%%
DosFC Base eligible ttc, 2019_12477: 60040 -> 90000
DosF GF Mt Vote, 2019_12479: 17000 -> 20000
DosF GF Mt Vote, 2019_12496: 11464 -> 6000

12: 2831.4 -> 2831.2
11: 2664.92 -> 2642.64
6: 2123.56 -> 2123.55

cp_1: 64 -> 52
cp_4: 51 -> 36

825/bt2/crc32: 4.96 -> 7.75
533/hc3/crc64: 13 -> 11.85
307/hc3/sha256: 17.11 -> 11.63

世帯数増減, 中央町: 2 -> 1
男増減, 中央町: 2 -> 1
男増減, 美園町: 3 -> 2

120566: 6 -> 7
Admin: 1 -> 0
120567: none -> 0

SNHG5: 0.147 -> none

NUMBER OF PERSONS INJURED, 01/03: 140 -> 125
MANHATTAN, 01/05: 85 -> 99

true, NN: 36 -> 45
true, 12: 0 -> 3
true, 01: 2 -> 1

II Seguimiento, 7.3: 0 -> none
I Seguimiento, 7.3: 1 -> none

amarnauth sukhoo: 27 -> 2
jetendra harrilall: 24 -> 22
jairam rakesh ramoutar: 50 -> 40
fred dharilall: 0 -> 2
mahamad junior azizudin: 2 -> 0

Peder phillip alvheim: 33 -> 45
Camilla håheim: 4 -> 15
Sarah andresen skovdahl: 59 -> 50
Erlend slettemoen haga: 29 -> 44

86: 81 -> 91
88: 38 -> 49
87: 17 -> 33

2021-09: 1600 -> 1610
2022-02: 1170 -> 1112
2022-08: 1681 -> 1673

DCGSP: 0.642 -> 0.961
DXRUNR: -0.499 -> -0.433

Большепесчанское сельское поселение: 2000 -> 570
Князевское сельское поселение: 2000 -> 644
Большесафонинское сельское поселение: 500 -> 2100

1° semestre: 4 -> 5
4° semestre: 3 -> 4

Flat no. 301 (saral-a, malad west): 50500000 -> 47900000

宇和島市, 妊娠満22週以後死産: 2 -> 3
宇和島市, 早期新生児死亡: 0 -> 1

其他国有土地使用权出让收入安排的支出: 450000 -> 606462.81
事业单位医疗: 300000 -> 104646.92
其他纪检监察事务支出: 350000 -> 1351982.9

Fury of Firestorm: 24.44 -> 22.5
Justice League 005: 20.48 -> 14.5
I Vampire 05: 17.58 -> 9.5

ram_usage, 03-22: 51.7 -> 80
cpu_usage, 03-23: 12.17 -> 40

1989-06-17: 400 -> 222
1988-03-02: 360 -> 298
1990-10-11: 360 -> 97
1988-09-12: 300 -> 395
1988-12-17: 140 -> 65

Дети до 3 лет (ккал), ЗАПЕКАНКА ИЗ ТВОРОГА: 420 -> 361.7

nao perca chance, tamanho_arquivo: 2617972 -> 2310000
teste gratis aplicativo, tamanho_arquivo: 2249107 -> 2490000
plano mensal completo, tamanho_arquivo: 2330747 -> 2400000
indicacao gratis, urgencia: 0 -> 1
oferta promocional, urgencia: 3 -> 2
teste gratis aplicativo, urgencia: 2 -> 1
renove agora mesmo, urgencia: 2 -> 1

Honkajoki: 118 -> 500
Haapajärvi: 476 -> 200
%%
■ **WORK INSTRUCTION**
Your task is to output the full set of records exactly as presented.

■ **ANSWER TO THIS TASK**
DosFC Base eligible ttc, 2019_12477: 60040 -> 90000
DosF GF Mt Vote, 2019_12479: 17000 -> 20000
DosF GF Mt Vote, 2019_12496: 11464 -> 6000

12: 2831.4 -> 2831.2
11: 2664.92 -> 2642.64
6: 2123.56 -> 2123.55

cp_1: 64 -> 52
cp_4: 51 -> 36

825/bt2/crc32: 4.96 -> 7.75
533/hc3/crc64: 13 -> 11.85
307/hc3/sha256: 17.11 -> 11.63

世帯数増減, 中央町: 2 -> 1
男増減, 中央町: 2 -> 1
男増減, 美園町: 3 -> 2

120566: 6 -> 7
Admin: 1 -> 0
120567: none -> 0

SNHG5: 0.147 -> none

NUMBER OF PERSONS INJURED, 01/03: 140 -> 125
MANHATTAN, 01/05: 85 -> 99

true, NN: 36 -> 45
true, 12: 0 -> 3
true, 01: 2 -> 1

II Seguimiento, 7.3: 0 -> none
I Seguimiento, 7.3: 1 -> none

amarnauth sukhoo: 27 -> 2
jetendra harrilall: 24 -> 22
jairam rakesh ramoutar: 50 -> 40
fred dharilall: 0 -> 2
mahamad junior azizudin: 2 -> 0

Peder phillip alvheim: 33 -> 45
Camilla håheim: 4 -> 15
Sarah andresen skovdahl: 59 -> 50
Erlend slettemoen haga: 29 -> 44

86: 81 -> 91
88: 38 -> 49
87: 17 -> 33

2021-09: 1600 -> 1610
2022-02: 1170 -> 1112
2022-08: 1681 -> 1673

DCGSP: 0.642 -> 0.961
DXRUNR: -0.499 -> -0.433

Большепесчанское сельское поселение: 2000 -> 570
Князевское сельское поселение: 2000 -> 644
Большесафонинское сельское поселение: 500 -> 2100

1° semestre: 4 -> 5
4° semestre: 3 -> 4

Flat no. 301 (saral-a, malad west): 50500000 -> 47900000

宇和島市, 妊娠満22週以後死産: 2 -> 3
宇和島市, 早期新生児死亡: 0 -> 1

其他国有土地使用权出让收入安排的支出: 450000 -> 606462.81
事业单位医疗: 300000 -> 104646.92
其他纪检监察事务支出: 350000 -> 1351982.9

Fury of Firestorm: 24.44 -> 22.5
Justice League 005: 20.48 -> 14.5
I Vampire 05: 17.58 -> 9.5

ram_usage, 03-22: 51.7 -> 80
cpu_usage, 03-23: 12.17 -> 40

1989-06-17: 400 -> 222
1988-03-02: 360 -> 298
1990-10-11: 360 -> 97
1988-09-12: 300 -> 395
1988-12-17: 140 -> 65

Дети до 3 лет (ккал), ЗАПЕКАНКА ИЗ ТВОРОГА: 420 -> 361.7

nao perca chance, tamanho_arquivo: 2617972 -> 2310000
teste gratis aplicativo, tamanho_arquivo: 2249107 -> 2490000
plano mensal completo, tamanho_arquivo: 2330747 -> 2400000
indicacao gratis, urgencia: 0 -> 1
oferta promocional, urgencia: 3 -> 2
teste gratis aplicativo, urgencia: 2 -> 1
renove agora mesmo, urgencia: 2 -> 1

Honkajoki: 118 -> 500
Haapajärvi: 476 -> 200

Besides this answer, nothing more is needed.